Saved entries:

= = = = =

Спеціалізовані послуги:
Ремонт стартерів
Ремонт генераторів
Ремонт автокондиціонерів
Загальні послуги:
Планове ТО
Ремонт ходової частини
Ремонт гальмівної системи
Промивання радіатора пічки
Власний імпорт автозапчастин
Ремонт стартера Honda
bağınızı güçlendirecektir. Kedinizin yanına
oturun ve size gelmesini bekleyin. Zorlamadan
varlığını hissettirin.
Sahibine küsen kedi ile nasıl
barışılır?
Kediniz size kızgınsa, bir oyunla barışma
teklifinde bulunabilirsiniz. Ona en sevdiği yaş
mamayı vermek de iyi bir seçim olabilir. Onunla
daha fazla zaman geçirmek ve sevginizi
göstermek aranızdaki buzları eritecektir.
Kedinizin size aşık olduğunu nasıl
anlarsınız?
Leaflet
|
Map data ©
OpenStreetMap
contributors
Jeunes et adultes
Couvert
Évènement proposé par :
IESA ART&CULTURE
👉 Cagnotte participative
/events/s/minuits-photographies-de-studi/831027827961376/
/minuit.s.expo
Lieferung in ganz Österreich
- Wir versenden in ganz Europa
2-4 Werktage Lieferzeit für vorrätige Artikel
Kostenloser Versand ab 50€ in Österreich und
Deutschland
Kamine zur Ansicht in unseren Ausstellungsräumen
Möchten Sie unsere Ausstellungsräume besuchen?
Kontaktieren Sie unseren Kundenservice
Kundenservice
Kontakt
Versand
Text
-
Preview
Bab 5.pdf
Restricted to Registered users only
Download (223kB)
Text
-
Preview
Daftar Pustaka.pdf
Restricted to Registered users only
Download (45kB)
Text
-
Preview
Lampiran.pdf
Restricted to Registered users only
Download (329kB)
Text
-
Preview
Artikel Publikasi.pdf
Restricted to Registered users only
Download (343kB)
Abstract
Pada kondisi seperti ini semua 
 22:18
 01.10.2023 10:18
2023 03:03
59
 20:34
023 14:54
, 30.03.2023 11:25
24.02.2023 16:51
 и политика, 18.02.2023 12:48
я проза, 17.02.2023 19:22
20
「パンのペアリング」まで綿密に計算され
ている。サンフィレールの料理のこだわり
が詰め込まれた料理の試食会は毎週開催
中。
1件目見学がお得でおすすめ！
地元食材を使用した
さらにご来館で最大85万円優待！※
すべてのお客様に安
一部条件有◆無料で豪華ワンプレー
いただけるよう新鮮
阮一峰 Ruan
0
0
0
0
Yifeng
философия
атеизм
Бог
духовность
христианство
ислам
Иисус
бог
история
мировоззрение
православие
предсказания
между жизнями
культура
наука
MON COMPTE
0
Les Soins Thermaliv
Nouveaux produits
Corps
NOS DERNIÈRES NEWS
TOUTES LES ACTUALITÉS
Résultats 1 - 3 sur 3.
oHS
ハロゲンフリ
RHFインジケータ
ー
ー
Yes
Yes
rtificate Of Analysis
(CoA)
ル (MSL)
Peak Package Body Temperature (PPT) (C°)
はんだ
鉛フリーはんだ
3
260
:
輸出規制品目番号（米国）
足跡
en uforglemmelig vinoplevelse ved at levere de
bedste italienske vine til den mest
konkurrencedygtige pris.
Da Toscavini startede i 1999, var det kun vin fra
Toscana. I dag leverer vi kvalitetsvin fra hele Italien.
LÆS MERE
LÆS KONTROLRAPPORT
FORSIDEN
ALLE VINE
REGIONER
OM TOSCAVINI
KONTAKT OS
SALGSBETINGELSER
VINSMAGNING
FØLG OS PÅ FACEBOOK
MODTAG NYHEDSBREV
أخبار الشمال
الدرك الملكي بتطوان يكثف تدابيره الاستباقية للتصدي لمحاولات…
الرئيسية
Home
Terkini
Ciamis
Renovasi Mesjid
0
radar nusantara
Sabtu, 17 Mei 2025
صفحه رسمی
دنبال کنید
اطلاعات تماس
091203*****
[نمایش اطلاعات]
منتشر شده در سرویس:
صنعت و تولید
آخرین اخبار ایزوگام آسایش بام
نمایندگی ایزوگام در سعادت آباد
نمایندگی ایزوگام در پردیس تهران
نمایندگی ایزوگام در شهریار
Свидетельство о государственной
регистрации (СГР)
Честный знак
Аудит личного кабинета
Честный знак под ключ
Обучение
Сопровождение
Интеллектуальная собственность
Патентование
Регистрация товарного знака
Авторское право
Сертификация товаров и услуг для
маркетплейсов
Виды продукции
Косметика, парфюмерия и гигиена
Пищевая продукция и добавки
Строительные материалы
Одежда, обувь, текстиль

= = = = =

Extract every line of text from the data above and reproduce each one unchanged, in the same order.

- [SOLUTION FOR THIS EXERCISE]:
Спеціалізовані послуги:
Ремонт стартерів
Ремонт генераторів
Ремонт автокондиціонерів
Загальні послуги:
Планове ТО
Ремонт ходової частини
Ремонт гальмівної системи
Промивання радіатора пічки
Власний імпорт автозапчастин
Ремонт стартера Honda
bağınızı güçlendirecektir. Kedinizin yanına
oturun ve size gelmesini bekleyin. Zorlamadan
varlığını hissettirin.
Sahibine küsen kedi ile nasıl
barışılır?
Kediniz size kızgınsa, bir oyunla barışma
teklifinde bulunabilirsiniz. Ona en sevdiği yaş
mamayı vermek de iyi bir seçim olabilir. Onunla
daha fazla zaman geçirmek ve sevginizi
göstermek aranızdaki buzları eritecektir.
Kedinizin size aşık olduğunu nasıl
anlarsınız?
Leaflet
|
Map data ©
OpenStreetMap
contributors
Jeunes et adultes
Couvert
Évènement proposé par :
IESA ART&CULTURE
👉 Cagnotte participative
/events/s/minuits-photographies-de-studi/831027827961376/
/minuit.s.expo
Lieferung in ganz Österreich
- Wir versenden in ganz Europa
2-4 Werktage Lieferzeit für vorrätige Artikel
Kostenloser Versand ab 50€ in Österreich und
Deutschland
Kamine zur Ansicht in unseren Ausstellungsräumen
Möchten Sie unsere Ausstellungsräume besuchen?
Kontaktieren Sie unseren Kundenservice
Kundenservice
Kontakt
Versand
Text
-
Preview
Bab 5.pdf
Restricted to Registered users only
Download (223kB)
Text
-
Preview
Daftar Pustaka.pdf
Restricted to Registered users only
Download (45kB)
Text
-
Preview
Lampiran.pdf
Restricted to Registered users only
Download (329kB)
Text
-
Preview
Artikel Publikasi.pdf
Restricted to Registered users only
Download (343kB)
Abstract
Pada kondisi seperti ini semua 
 22:18
 01.10.2023 10:18
2023 03:03
59
 20:34
023 14:54
, 30.03.2023 11:25
24.02.2023 16:51
 и политика, 18.02.2023 12:48
я проза, 17.02.2023 19:22
20
「パンのペアリング」まで綿密に計算され
ている。サンフィレールの料理のこだわり
が詰め込まれた料理の試食会は毎週開催
中。
1件目見学がお得でおすすめ！
地元食材を使用した
さらにご来館で最大85万円優待！※
すべてのお客様に安
一部条件有◆無料で豪華ワンプレー
いただけるよう新鮮
阮一峰 Ruan
0
0
0
0
Yifeng
философия
атеизм
Бог
духовность
христианство
ислам
Иисус
бог
история
мировоззрение
православие
предсказания
между жизнями
культура
наука
MON COMPTE
0
Les Soins Thermaliv
Nouveaux produits
Corps
NOS DERNIÈRES NEWS
TOUTES LES ACTUALITÉS
Résultats 1 - 3 sur 3.
oHS
ハロゲンフリ
RHFインジケータ
ー
ー
Yes
Yes
rtificate Of Analysis
(CoA)
ル (MSL)
Peak Package Body Temperature (PPT) (C°)
はんだ
鉛フリーはんだ
3
260
:
輸出規制品目番号（米国）
足跡
en uforglemmelig vinoplevelse ved at levere de
bedste italienske vine til den mest
konkurrencedygtige pris.
Da Toscavini startede i 1999, var det kun vin fra
Toscana. I dag leverer vi kvalitetsvin fra hele Italien.
LÆS MERE
LÆS KONTROLRAPPORT
FORSIDEN
ALLE VINE
REGIONER
OM TOSCAVINI
KONTAKT OS
SALGSBETINGELSER
VINSMAGNING
FØLG OS PÅ FACEBOOK
MODTAG NYHEDSBREV
أخبار الشمال
الدرك الملكي بتطوان يكثف تدابيره الاستباقية للتصدي لمحاولات…
الرئيسية
Home
Terkini
Ciamis
Renovasi Mesjid
0
radar nusantara
Sabtu, 17 Mei 2025
صفحه رسمی
دنبال کنید
اطلاعات تماس
091203*****
[نمایش اطلاعات]
منتشر شده در سرویس:
صنعت و تولید
آخرین اخبار ایزوگام آسایش بام
نمایندگی ایزوگام در سعادت آباد
نمایندگی ایزوگام در پردیس تهران
نمایندگی ایزوگام در شهریار
Свидетельство о государственной
регистрации (СГР)
Честный знак
Аудит личного кабинета
Честный знак под ключ
Обучение
Сопровождение
Интеллектуальная собственность
Патентование
Регистрация товарного знака
Авторское право
Сертификация товаров и услуг для
маркетплейсов
Виды продукции
Косметика, парфюмерия и гигиена
Пищевая продукция и добавки
Строительные материалы
Одежда, обувь, текстиль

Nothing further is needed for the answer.